The biggest, without going too much into the pros, the biggest con is that when your deck totally screws you over.
That usually happens in one of two ways.
Either you draw no mana, or no, you know, in that game it's their lands which produce mana.
But no mana, which is your primary resource.
Because it's random, it just comes out of your deck.
And sometimes you draw mana and sometimes you don't.
You can go through whole games where, like, you need to get to three mana and you get stuck on two forever.
Or you need to get to four mana and you're stuck on three forever, or whatever.
That's one way.
And the other way you can just get screwed over is when you draw nothing but mana.
So you draw just all the mana in your deck and not enough cards to actually play with it.

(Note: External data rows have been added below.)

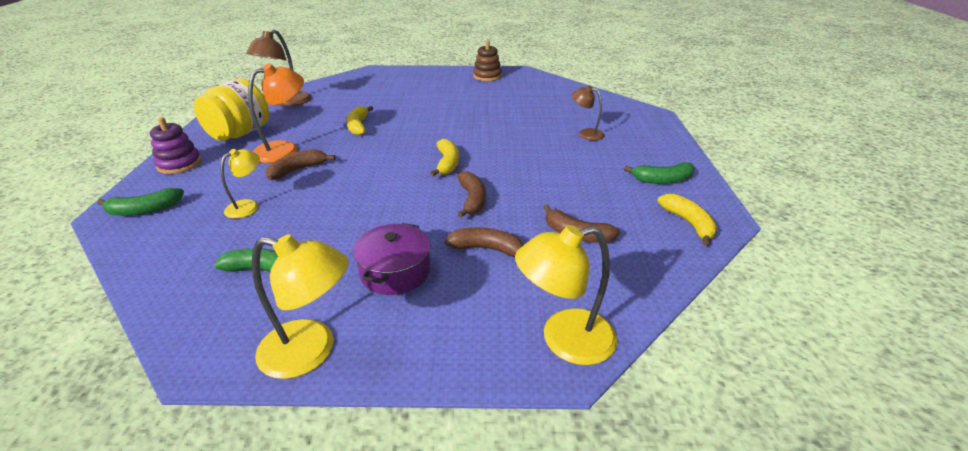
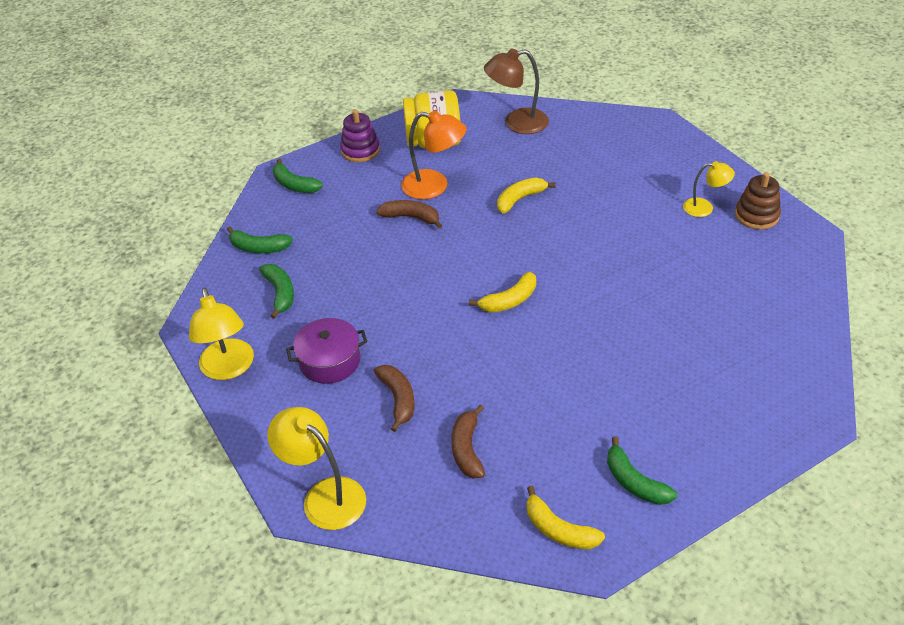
camera: 60 degrees right, 10 degrees up
yellow lamp [220,149,260,218] -> yellow lamp moved to [683,161,735,217]
brown banana [457,171,486,218] -> none
brown lamp [572,85,605,141] -> none
yellow banana [657,194,717,245] -> yellow banana turned 90 degrees clockwise [527,486,605,550]
none -> green banana [227,226,293,253]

This is because of the random nature of how it just comes out of your deck.
Many games have tried to fix this mana system along the way.
You take something like Hearthstone, like the kind of digital card games that have come out,
where they just give you one additional resource every turn.
That way, you never don't have more resources than the turn before.
So that's a pro.
The con, I think, of those systems is it's kind of boring.
And you don't have to do anything.
There's no decision making there.
There's no agency from the player.
I think what Star Wars Unlimited has done is clever.
The way the resourcing works in it is that, first of all, instead of drawing one card from your deck every turn,
you draw two cards, and then you have a choice to take any card from your hand,
whether it's one of the two you just drew or one that you had from before or whatever,
and that gets added to your resources.
So you as a player, A, you get to draw more of your deck throughout the course of the game.
So that's, I think, a net positive because you're drawing two cards a turn, not one.
And number two, you always have the choice to just not put down a resource that turn.
If you want all the cards in your hand, you can also build your resources up to some numbers.
You can go to like six or seven or eight or whatever.
And then if you decide that that's all your deck needs, then for the rest of the game,
you just get to draw two cards all the time and never have to, you know, allocate that as a resource.
There's a lot of interesting decision-making that happens there.
And I think that, again, having been a huge fan of Magic for my entire life
and having, on many accounts, defended the mana system as, you know, a game design feature, not a bug,
I have to say that this way feels better.
I never really liked the Hearthstone mechanisms where it just gives it to you every turn.
It just felt like almost unearned and with no agency.
But this feels better.
This feels like a very good way to resource over time.
So, anyway, definitely a modern gameplay experience.
Definitely a strategic experience.
A strategic game.
So, if you're looking for a sort of a strategic collectible game and maybe you've found that Magic isn't doing it for you anymore
or you're just looking for some new game or whatever, I would check out Star Wars Unlimited.
The other thing I'll say is that if you're a new player walking into it, the game's only been out now for just a little over a year.
So, there's four sets that have been produced.
The fifth is about to come out.
The barrier to entry to getting into this game, because it's only been around for about 15 months compared to 33 years, much lower.
So, getting into it, A, it costs less because the products are still relatively inexpensive compared to where you have to be with Magic these days.
And, B, there's just fewer cards, less history, less mechanics.
It's just a newer game.
So, there's just less to get caught up on.
So, if you're looking for something, and again, I was set up almost in every way to not really like this, or at least not like it all that much.
It's a Star Wars property that I don't really care, and I've played Magic my whole life, and it didn't have a reaction system, and, and, and, and, and, and, right?
It did a lot of stuff that on the face of it, for years, I've kind of rallied against, but playing it just feels good.
And, and, I really enjoy this game.
So, check it out if you haven't, and if you like this kind of thing.
Star Wars Unlimited.
Definitely recommend it.
Go give it a whirl if, if you're in the market for that sort of thing.